Seed only one GPU?

Evan_Weissburg · October 24, 2019, 4:34am

I have 8 tasks running on 8 GPUs, potentially concurrently through a Jupyter notebook. I would like each task to be deterministic, so I call torch.cuda.manual_seed_all(seed) in the beginning of each task. However, the tasks are not deterministic, and I believe this is because GPUs are potentially being re-seeded during runtime by another task being launched. Am I correct in this assumption? If so, how do I fix this behavior? If not, what’s the issue? Thanks so much!

ptrblck · October 24, 2019, 10:15am

Based on the Reproducibility docs, you would have to diable cudnn.benchmark and set cudnn.deterministic=True besides seeding.

Also, note that some CUDA operations are non-deterministic:

There are some PyTorch functions that use CUDA functions that can be a source of non-determinism.

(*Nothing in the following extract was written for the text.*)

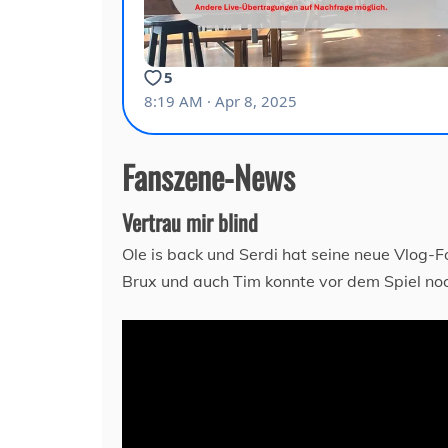
Fanszene-News
Vertrau mir blind
Ole is back und Serdi hat seine neue Vlog-F
Brux und auch Tim konnte vor dem Spiel no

One class of such CUDA functions are atomic operations, in particular atomicAdd , where the order of parallel additions to the same value is undetermined and, for floating-point variables, a source of variance in the result. PyTorch functions that use atomicAdd in the forward include torch.Tensor.index_add_() , torch.Tensor.scatter_add_() , torch.bincount() .

A number of operations have backwards that use atomicAdd , in particular torch.nn.functional.embedding_bag() , torch.nn.functional.ctc_loss() and many forms of pooling, padding, and sampling. There currently is no simple way of avoiding non-determinism in these functions.

Evan_Weissburg · October 24, 2019, 4:14pm

I’m particularly concerned about accidentally re-seeding all 8 GPUs while another task is in the process of running, thus introducing non-deterministic behavior due to the seed reset. Is this possible?

ptrblck · October 24, 2019, 7:31pm

The seed should be local to the current application.
Did you see any weird behavior?